The legend begins with a stranger approaching Haseo to offer him a game of sugoroku, to which he agrees. They arrive in the abode of the latter, Suzakumon, where they make a bet: if the stranger loses, he will present Haseo with an unusual woman, while in the reverse situation Haseo will have to forfeit all of his riches. Haseo soon realizes he is not playing against a human, as the previously disguised stranger gradually reveals his true form as an oni to him due to the stakes of the game making him emotional. He nonetheless eventually manages to win, and the oni introduces him to a young woman, warning him that despite her beauty he needs to be cautious, as it would be unsafe to make love to her sooner than in exactly a hundred days. Haseo at first obeys his instructions, but he grows attached to the woman, and after 80 days he starts to doubt if it is necessary. He embraces her, but she instantly turns into liquid, prompting him to mourn. Three months later Haseo encounters the oni again, but this time he acts hostile towards him, prompting him to call upon the protection of Tenjin, the deified Sugawara no Michizane. The oni is repelled, and the narrator reveals that he regretted entrusting the woman to Haseo and that she was created by him from pieces of corpses and would only gain a soul after 100 days.

====Parallels with other legends====
The legend of Haseo's encounter with an oni is considered one of the multiple examples of tales about talented scholars encountering supernatural creatures. According to Reider, it shows particularly close similarities with legends about Miyako no Yoshika encountering the oni of Rashōmon; she suggests the two stories might have been sometimes confused with each other or viewed as partially interchangeable, as in a number of variants Haseo meets the oni at Rashōmon and Yoshika at Suzakumon. A further related legend dealing with an oni interested in fine arts encountering a scholar focuses on Minamoto no Hiromasa.

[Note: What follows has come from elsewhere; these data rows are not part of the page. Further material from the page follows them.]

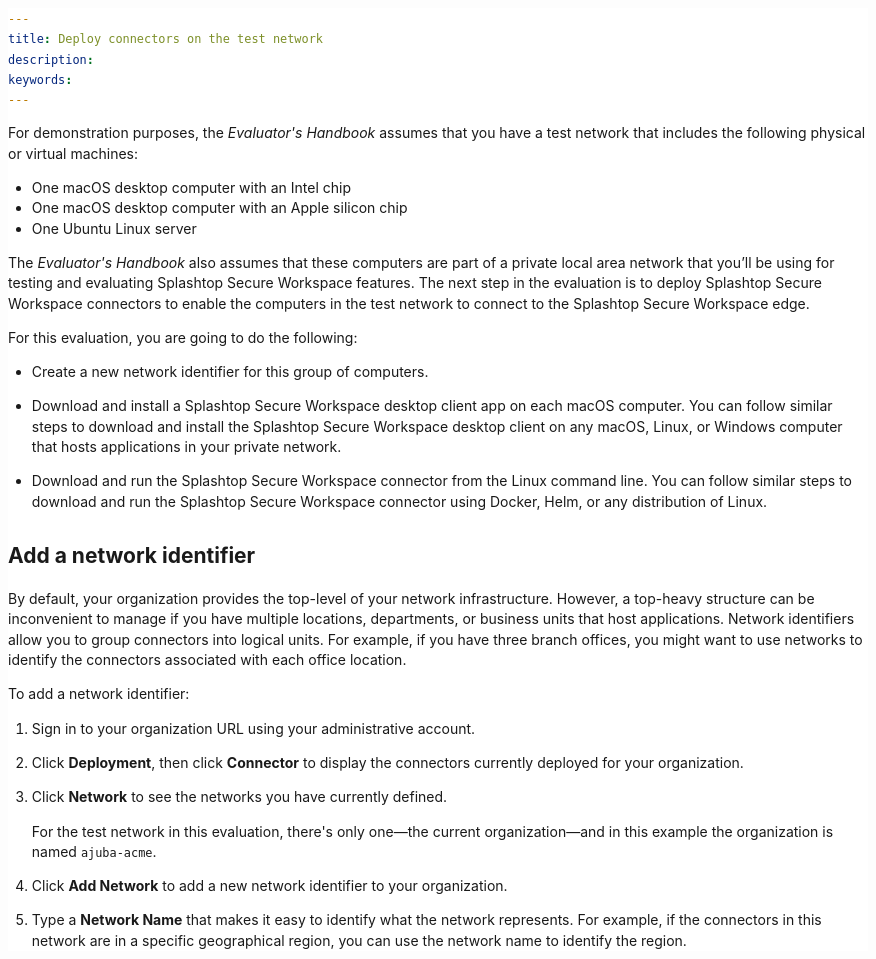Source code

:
 ```yaml
---
title: Deploy connectors on the test network
description:
keywords:
---
```


For demonstration purposes, the _Evaluator's Handbook_ assumes that you have a test network that includes the following physical or virtual machines:

* One macOS desktop computer with an Intel chip
* One macOS desktop computer with an Apple silicon chip
* One Ubuntu Linux server

The _Evaluator's Handbook_ also assumes that these computers are part of a private local area network that you’ll be using for testing and evaluating Splashtop Secure Workspace features.
The next step in the evaluation is to deploy Splashtop Secure Workspace connectors to enable the computers in the test network to connect to the Splashtop Secure Workspace edge.

For this evaluation, you are going to do the following:

* Create a new network identifier for this group of computers.

* Download and install a Splashtop Secure Workspace desktop client app on each macOS computer.
   You can follow similar steps to download and install the Splashtop Secure Workspace desktop client on any macOS, Linux, or Windows computer that hosts applications in your private network.

* Download and run the Splashtop Secure Workspace connector from the Linux command line.
   You can follow similar steps to download and run the Splashtop Secure Workspace connector using Docker, Helm, or any distribution of Linux.

## Add a network identifier

By default, your organization provides the top-level of your network infrastructure. 
However, a top-heavy structure can be inconvenient to manage if you have multiple locations, departments, or business units that host applications.
Network identifiers allow you to group connectors into logical units. 
For example, if you have three branch offices, you might want to use networks to identify the connectors associated with each office location.

To add a network identifier:

1. Sign in to your organization URL using your administrative account.

2. Click **Deployment**, then click **Connector** to display the connectors currently deployed for your organization.

3. Click **Network** to see the networks you have currently defined.
   
    For the test network in this evaluation, there's only one—the current organization—and in this example the organization is named `ajuba-acme`.

4. Click **Add Network** to add a new network identifier to your organization.

5. Type a **Network Name** that makes it easy to identify what the network represents. For example, if the connectors in this network are in a specific geographical region, you can use the network name to identify the region. 
   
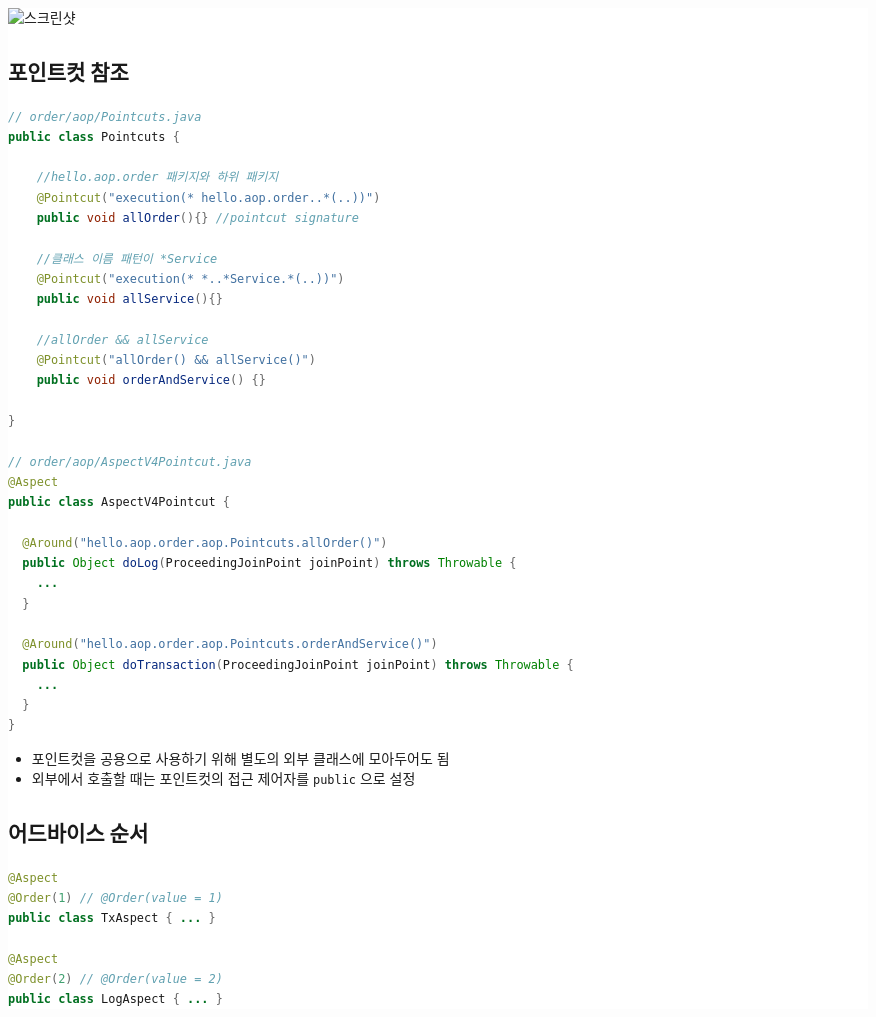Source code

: <img width="658" alt="스크린샷" src="https://user-images.githubusercontent.com/59307414/213159434-82f66be0-1524-412a-9b91-40452ecc2c8b.png">

## 포인트컷 참조
```java
// order/aop/Pointcuts.java
public class Pointcuts {

    //hello.aop.order 패키지와 하위 패키지
    @Pointcut("execution(* hello.aop.order..*(..))")
    public void allOrder(){} //pointcut signature

    //클래스 이름 패턴이 *Service
    @Pointcut("execution(* *..*Service.*(..))")
    public void allService(){}

    //allOrder && allService
    @Pointcut("allOrder() && allService()")
    public void orderAndService() {}

}

// order/aop/AspectV4Pointcut.java
@Aspect
public class AspectV4Pointcut {

  @Around("hello.aop.order.aop.Pointcuts.allOrder()")
  public Object doLog(ProceedingJoinPoint joinPoint) throws Throwable {
    ...
  }

  @Around("hello.aop.order.aop.Pointcuts.orderAndService()")
  public Object doTransaction(ProceedingJoinPoint joinPoint) throws Throwable {
    ...
  }
}
```

- 포인트컷을 공용으로 사용하기 위해 별도의 외부 클래스에 모아두어도 됨
- 외부에서 호출할 때는 포인트컷의 접근 제어자를 `public` 으로 설정

## 어드바이스 순서
```java
@Aspect
@Order(1) // @Order(value = 1)
public class TxAspect { ... }

@Aspect
@Order(2) // @Order(value = 2)
public class LogAspect { ... }
```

The creation of a new person from pieces of corpses is also described as a skill of oni in a legend recorded in the Senjūshō in which Saigyō after hearing about it attempts to replicate the process on Mount Kōya. Another example of a similar motif is a legend from the preface of the treatise Sangoku Sōden Onmyō Kankatsu Hoki Naiden Kin'u Gyokuto-shū (三國相傳陰陽輨轄簠簋内伝金烏玉兎集) in which Abe no Seimei is resurrected by the sage Hakudō Shōnin (伯道上人), who assembles his "12 big bones and 360 small bones" to accomplish that.

====Modern reception====
Modern literary adaptations of the legend include Takeshi Umehara's Haseo no Koi ("Haseo's Love") and Baku Yumemakura's Ki no Haseo Suzakumon ni te onna wo arasoi oni to sugoroku wo suru koto (紀長谷雄朱雀門にて女を争い鬼と双六をする語; "Ki no Haseo Plays Sugoroku with an Oni at Suzaku Gate with a Bet of a Woman"). While both authors remain largely faithful to the original legend, they omit the appearance of Tenjin, and instead focus on portraying the oni as acting friendly towards Haseo as a fellow connoisseur of the fine arts. Furthermore, while in the original legend the woman receives no name and never speaks, Yumemakura makes her an active participant in the events who develops a relationship with Haseo herself.

===Other legends===
The thirteenth century Hase-dera Genki (長谷寺験記; "A Record of the Miracles of Hase Temple") states that Haseo was named in honor of Hase-dera because he was born after his father prayed there to the bodhisattva Kannon.

A tale from Konjaku Monogatarishū (volume 24, tale 1), Kitanohe Minister and Ki no Haseo, describes a meeting between Ki no Haseo and a spirit reciting poetry on moonlit nights on top of Suzakumon. Another legend from the same collection (volume 28, story 29) portrays Haseo as a talented scholar who is nonetheless unfamiliar with onmyōdō, and as a result ignores the advice of an onmyōji who divines that he will encounter a harmless oni, who turns out to be a dog who disturbs a meeting held by him.